One letter supports the continuation of DACA — Deferred Action for Childhood Arrivals — a program started by the Obama administration in 2012 that, in return for registration, and subject to a number of provisions, provides minors who were brought to this country certain rights and privileges. We have six such students on our campus now, and there are more than 750,000 registrants nationally (not all of whom are in college). In signing the letter, I wanted our DACA students to know that, absent a legal requirement to do so, Roger Williams University will not provide information about them to federal authorities.
A second letter calls for a reaffirmation of “the core values of our democratic nation: human decency, equal rights, freedom of expression and freedom from discrimination.” By today’s standards, these values would seem noncontroversial — and yet there is already talk in Washington of an initiative to roll back certain recent and hard won victories of rights for members of the LGBTQ community. I thought it was very important that I reaffirm our institutional value of providing equal rights to members of all groups.
Finally, a third letter addresses the need to honor our international commitments to reducing carbon dioxide levels in the atmosphere, and “to invest in the low carbon economy” in order to minimize rising sea levels that result from climate change. Our stated campus goal of promoting “sustainability” seemed to require me to sign this letter.
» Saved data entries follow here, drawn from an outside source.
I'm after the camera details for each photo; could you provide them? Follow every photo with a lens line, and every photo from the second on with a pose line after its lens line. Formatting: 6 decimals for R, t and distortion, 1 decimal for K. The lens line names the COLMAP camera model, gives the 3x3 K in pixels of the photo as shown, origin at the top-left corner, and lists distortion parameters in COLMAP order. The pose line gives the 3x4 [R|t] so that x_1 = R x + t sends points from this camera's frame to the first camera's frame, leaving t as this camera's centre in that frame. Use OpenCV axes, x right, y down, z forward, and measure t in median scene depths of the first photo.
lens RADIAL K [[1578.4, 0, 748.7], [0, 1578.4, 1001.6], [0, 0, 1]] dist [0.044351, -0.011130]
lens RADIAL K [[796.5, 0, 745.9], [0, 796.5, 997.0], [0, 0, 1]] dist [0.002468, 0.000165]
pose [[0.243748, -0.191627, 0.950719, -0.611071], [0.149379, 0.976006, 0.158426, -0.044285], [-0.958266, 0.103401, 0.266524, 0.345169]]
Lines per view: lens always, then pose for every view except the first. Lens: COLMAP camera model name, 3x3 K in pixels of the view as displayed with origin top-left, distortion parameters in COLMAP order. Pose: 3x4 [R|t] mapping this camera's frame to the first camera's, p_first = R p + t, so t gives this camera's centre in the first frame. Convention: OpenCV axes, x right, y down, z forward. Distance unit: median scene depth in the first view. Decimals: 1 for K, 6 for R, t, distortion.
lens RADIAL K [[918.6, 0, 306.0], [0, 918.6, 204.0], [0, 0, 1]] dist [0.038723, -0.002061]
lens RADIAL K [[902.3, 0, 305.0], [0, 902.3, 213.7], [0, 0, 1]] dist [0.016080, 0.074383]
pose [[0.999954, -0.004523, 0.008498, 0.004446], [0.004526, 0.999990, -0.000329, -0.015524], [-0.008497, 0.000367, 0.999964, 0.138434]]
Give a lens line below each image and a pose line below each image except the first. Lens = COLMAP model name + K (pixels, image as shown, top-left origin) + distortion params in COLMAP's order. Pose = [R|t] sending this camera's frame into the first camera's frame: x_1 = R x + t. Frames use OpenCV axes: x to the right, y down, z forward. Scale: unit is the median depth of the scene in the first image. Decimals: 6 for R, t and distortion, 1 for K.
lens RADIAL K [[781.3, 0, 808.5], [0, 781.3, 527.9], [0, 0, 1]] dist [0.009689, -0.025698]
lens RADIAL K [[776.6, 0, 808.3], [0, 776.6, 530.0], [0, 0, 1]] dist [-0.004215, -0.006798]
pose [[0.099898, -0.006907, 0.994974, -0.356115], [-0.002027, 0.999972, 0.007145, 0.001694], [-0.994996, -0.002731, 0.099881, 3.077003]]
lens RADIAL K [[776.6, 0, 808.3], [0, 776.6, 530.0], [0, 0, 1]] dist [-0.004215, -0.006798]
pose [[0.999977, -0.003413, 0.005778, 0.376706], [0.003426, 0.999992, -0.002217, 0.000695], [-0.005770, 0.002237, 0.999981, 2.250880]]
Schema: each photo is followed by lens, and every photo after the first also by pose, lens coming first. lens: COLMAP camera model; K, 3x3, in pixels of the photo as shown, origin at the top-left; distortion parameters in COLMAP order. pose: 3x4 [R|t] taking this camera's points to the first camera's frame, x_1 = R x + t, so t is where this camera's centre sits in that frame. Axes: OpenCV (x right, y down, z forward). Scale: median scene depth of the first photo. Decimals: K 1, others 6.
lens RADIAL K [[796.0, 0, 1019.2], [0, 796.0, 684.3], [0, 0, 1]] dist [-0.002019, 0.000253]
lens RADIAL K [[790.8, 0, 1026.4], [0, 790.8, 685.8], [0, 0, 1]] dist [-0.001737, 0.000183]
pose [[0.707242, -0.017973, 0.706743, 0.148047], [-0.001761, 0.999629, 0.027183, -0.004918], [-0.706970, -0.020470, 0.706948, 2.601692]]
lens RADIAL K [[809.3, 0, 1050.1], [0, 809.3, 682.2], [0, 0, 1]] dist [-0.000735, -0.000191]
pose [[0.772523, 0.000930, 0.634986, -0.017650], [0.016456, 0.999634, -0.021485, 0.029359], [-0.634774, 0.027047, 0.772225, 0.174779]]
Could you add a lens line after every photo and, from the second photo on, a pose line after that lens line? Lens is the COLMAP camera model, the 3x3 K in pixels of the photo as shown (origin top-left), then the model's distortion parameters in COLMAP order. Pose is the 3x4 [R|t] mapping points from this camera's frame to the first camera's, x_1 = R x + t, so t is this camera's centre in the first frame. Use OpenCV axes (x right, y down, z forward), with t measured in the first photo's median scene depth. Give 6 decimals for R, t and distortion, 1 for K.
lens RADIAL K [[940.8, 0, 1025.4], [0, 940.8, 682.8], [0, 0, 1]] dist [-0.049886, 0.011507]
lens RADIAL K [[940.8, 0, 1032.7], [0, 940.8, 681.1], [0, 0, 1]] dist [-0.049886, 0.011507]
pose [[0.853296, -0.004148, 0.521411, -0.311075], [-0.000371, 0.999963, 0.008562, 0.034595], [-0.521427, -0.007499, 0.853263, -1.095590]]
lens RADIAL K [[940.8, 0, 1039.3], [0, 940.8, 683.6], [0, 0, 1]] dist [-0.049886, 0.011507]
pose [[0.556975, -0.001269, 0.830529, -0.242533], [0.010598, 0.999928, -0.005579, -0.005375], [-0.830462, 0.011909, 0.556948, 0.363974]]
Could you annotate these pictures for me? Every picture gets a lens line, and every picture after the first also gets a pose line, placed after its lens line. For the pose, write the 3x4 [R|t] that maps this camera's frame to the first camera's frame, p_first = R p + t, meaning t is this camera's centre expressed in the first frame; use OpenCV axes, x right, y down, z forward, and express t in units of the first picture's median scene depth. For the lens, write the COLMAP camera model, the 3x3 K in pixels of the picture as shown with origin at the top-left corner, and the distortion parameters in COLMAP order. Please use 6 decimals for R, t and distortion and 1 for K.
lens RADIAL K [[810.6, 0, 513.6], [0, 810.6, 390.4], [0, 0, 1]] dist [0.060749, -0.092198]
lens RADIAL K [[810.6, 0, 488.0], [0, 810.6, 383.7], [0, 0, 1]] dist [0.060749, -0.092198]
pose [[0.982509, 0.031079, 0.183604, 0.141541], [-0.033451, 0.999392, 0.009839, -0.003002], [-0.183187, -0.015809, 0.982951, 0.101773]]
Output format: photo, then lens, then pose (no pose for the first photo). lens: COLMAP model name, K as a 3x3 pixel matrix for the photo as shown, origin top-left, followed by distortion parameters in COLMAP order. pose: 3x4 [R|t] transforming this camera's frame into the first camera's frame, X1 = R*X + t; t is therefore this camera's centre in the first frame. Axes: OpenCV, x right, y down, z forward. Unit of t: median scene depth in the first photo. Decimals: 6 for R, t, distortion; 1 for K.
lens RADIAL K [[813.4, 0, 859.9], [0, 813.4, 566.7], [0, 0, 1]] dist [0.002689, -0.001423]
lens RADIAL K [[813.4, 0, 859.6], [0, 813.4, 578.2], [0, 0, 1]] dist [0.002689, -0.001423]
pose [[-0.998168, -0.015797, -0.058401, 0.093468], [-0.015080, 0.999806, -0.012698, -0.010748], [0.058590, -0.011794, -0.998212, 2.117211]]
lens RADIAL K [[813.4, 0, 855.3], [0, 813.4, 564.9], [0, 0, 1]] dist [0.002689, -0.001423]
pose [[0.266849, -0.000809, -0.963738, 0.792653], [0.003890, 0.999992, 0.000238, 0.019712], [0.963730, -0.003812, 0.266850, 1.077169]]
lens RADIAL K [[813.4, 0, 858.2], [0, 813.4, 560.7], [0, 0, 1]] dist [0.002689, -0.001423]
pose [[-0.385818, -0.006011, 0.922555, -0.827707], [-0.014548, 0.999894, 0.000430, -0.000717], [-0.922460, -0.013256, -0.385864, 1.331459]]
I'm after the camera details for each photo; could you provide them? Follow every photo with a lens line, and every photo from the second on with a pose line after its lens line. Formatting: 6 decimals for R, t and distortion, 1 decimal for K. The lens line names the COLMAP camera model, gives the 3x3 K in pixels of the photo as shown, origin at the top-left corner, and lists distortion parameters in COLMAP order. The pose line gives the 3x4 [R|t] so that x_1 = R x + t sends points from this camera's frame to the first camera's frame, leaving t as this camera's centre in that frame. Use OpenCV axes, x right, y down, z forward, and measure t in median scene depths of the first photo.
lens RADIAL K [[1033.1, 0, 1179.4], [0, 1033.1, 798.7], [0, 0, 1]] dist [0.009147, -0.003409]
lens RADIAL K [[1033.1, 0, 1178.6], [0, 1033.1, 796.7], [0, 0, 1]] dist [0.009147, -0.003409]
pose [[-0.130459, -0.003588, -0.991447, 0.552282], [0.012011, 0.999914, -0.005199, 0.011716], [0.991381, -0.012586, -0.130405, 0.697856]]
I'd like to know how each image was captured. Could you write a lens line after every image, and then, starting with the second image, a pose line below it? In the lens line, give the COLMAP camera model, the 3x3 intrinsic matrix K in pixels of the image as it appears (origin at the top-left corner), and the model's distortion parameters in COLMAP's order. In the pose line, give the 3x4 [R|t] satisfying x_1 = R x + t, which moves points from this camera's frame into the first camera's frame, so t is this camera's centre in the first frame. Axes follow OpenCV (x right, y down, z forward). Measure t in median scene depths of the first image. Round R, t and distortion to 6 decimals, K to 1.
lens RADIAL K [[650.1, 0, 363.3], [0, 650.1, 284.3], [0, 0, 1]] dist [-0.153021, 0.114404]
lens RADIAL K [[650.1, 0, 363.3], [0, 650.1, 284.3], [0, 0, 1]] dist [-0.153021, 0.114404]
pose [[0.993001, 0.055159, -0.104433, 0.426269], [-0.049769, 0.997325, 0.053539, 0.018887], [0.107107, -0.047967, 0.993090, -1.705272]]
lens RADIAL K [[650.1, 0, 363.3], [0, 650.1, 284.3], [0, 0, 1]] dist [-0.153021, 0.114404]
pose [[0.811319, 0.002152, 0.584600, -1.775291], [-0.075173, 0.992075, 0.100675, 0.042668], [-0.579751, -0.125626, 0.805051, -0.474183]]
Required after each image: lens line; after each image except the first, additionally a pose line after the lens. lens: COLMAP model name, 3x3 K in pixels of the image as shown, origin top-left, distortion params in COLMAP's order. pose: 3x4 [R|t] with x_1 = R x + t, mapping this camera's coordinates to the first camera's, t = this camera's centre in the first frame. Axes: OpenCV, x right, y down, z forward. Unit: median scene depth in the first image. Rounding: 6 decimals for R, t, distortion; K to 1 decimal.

But it’s not enough merely to call attention in Washington to our principles. We also have the obligation to live out those principles on our own campus. For example, as we become more diverse, we confront the reality that not all of us have had the experience of living and working with individuals from historically underrepresented groups. Therefore, to facilitate more comfortable classroom conversations, we are providing cultural competency workshops for our faculty and staff, beginning in late January, and continuing through the spring semester, to allow all the opportunity to attend. These workshops are in direct response to the student-led Justice in the Classroom movement on our campus, and we believe and hope that these and similar actions will create a better learning environment for all students.
There will be other forums as well, and I urge you to attend as many of them as your schedule permits. Our year-long “Quest for Refuge” series will continue through the spring semester. Both the School of Law and the Division of Student Life are sponsoring workshops that will be announced in due course. I plan to have more “Fireside Chats” on themes that emerge from conversations with students, faculty and staff. We will continue to engage with you on themes and topics that are current and relevant to our campus, our state, and our nation.
I look forward to hearing your views as we incorporate these matters into your educational experiences here at Roger.